_Work item_.
Answer these questions about the post on aging:
1. What position does the author's colleague hold?
2. What kind of event is the University holding for its donors?
3. Whom is the new program being developed by the Geriatrics Chief's team meant to help?

_Source text_.
◆ ◆ ◆ ◆ ◆ ◆ ◆

Please Don't Talk About Aging!!!

by: Ken Covinsky @geri_doc

A colleague of mine, who is chief of the Geriatrics Division at a major medical school, recently relayed to me the following story about a conversation with with a leader at their University  when discussing plans to promote the University’s work to potential donors.  I found the report kind of discouraging.  The interaction went something like this:

University Leader:  We are having a wine and cheese reception to show some of our donors the great work that is being done at the University.  We thought it would be great to give them a talk about successful aging.  Would you be willing to talk to them?

Geriatrics Chief:  Gosh.  Thanks for inviting me.  I would love to tell them about all the great work we are doing!  We have some really innovative clinical programs to help seniors who are becoming disabled.  We also have a new initiative to help stressed out caregivers.  I bet your donors will be really excited to hear bout a new program we are developing to help caregivers of our patients with Alzheimers Disease.  And we have some really great research too.  We are learning about how it is possible for older people to maintain  a great quality of life, even when they have major physical or cognitive problems.

◆ ◆ ◆ ◆ ◆ ◆ ◆

Collected data entries
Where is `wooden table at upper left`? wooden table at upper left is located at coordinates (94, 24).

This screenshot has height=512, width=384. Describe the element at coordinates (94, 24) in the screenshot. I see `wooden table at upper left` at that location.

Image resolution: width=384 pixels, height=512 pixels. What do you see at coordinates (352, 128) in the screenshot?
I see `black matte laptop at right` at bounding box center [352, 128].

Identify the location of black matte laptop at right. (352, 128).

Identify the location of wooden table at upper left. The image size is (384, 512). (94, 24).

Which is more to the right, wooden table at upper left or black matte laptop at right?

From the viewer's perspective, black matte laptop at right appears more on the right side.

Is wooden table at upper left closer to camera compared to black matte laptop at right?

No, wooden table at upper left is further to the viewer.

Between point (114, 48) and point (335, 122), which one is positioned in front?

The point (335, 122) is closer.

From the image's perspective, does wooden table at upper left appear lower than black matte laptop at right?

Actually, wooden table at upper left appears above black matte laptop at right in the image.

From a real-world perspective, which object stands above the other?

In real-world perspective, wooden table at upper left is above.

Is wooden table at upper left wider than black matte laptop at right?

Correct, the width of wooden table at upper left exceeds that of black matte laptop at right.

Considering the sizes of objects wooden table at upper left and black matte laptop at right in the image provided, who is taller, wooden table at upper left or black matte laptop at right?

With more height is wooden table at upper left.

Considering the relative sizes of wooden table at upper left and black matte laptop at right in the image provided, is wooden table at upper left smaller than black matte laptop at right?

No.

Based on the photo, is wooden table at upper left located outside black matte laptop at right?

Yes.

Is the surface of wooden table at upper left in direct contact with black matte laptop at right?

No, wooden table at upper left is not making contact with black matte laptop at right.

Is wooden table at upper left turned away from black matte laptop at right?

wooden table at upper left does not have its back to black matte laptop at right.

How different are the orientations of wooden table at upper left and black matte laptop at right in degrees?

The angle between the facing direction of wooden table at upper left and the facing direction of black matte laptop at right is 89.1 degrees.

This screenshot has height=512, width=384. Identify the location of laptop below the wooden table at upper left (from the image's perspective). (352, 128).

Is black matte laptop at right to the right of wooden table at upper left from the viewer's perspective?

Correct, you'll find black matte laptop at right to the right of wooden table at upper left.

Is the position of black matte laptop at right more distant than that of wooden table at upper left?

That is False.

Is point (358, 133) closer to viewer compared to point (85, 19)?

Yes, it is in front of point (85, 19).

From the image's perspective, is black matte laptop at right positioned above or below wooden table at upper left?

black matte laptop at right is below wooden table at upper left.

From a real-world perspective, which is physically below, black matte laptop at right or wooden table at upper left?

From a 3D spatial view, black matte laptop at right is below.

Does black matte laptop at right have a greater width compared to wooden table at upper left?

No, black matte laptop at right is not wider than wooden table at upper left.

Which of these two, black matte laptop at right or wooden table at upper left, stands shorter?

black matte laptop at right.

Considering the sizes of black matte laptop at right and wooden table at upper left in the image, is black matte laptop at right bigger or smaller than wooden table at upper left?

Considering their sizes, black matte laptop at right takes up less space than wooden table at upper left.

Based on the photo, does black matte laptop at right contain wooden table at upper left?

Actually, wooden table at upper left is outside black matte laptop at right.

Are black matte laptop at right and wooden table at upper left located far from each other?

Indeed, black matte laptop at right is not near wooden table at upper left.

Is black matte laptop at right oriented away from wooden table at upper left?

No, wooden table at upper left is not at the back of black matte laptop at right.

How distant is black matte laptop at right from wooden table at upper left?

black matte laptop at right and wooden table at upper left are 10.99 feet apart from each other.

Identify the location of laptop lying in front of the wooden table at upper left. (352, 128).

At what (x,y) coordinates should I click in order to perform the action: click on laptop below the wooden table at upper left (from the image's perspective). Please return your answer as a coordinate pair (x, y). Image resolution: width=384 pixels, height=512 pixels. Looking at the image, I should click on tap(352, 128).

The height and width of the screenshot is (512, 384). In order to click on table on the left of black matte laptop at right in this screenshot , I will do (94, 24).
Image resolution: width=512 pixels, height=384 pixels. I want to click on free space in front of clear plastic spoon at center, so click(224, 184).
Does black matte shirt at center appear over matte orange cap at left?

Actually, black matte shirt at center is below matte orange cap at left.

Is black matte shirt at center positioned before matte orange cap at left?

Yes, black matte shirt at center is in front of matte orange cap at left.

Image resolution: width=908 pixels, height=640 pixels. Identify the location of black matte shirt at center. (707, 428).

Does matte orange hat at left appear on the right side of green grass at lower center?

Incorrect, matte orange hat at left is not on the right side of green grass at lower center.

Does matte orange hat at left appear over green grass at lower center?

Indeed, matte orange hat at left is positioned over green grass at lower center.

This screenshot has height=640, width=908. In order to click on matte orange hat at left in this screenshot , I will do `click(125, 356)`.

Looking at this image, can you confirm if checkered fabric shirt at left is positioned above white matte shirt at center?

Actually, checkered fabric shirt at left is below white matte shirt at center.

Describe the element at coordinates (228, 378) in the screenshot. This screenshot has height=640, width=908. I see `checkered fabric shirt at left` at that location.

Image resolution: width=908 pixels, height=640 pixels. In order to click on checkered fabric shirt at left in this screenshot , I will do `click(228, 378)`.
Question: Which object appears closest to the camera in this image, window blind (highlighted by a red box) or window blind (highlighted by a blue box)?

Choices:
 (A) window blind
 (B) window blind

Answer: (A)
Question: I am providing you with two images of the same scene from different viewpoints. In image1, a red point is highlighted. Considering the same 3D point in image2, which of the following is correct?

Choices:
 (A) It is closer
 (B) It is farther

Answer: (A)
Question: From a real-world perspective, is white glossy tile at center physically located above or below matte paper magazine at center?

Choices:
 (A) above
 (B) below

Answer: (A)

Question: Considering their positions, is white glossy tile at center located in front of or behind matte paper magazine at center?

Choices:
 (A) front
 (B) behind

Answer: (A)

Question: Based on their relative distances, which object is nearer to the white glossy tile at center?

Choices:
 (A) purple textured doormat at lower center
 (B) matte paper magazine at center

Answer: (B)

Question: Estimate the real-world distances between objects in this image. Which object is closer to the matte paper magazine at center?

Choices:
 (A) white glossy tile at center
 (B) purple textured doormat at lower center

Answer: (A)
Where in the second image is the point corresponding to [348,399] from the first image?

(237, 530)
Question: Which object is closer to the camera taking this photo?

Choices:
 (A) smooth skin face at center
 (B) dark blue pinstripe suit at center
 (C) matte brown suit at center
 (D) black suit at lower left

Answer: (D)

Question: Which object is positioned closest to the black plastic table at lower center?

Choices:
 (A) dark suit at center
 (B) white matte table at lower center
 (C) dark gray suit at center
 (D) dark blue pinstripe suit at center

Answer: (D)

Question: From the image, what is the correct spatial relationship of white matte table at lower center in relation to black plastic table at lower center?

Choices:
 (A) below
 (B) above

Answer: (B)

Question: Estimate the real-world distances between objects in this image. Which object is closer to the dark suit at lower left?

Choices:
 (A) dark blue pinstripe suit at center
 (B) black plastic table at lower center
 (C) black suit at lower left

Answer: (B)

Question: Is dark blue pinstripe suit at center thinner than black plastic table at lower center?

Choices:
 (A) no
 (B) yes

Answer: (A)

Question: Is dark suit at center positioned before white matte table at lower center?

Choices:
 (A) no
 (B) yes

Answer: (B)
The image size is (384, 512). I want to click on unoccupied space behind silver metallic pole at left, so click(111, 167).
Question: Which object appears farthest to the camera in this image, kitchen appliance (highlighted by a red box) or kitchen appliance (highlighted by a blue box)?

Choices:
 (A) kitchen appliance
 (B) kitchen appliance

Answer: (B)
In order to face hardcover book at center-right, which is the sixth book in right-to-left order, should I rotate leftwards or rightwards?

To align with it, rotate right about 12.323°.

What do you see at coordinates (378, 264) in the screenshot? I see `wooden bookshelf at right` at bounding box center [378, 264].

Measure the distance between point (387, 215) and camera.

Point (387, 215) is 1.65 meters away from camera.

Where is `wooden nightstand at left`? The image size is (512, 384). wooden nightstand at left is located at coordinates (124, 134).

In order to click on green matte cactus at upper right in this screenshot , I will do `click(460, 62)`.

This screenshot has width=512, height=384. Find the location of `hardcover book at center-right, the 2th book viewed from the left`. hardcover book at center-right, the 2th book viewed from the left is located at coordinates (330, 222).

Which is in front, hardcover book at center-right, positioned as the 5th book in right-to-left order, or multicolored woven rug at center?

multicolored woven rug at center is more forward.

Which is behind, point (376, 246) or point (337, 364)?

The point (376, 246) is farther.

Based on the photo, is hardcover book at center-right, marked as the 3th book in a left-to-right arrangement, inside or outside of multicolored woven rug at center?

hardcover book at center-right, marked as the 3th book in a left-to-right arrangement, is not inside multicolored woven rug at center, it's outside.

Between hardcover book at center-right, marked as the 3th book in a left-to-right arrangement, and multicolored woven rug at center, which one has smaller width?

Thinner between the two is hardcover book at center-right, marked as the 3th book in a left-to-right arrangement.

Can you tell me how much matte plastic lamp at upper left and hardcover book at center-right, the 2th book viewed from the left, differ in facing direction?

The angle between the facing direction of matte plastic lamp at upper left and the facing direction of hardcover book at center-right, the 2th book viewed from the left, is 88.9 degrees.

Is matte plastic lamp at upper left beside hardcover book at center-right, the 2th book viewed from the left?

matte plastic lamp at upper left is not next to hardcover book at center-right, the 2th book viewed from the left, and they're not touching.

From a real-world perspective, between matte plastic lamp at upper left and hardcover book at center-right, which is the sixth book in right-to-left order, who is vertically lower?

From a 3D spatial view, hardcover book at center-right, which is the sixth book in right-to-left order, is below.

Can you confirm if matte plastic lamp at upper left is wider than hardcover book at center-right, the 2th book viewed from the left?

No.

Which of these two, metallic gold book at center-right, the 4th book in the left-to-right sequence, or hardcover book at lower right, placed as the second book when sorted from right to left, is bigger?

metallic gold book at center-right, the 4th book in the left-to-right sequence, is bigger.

◆ ◆ ◆ ◆ ◆ ◆ ◆

_Response area_.
1. Chief of the Geriatrics Division at a major medical school
2. A wine and cheese reception
3. Caregivers of patients with Alzheimer's Disease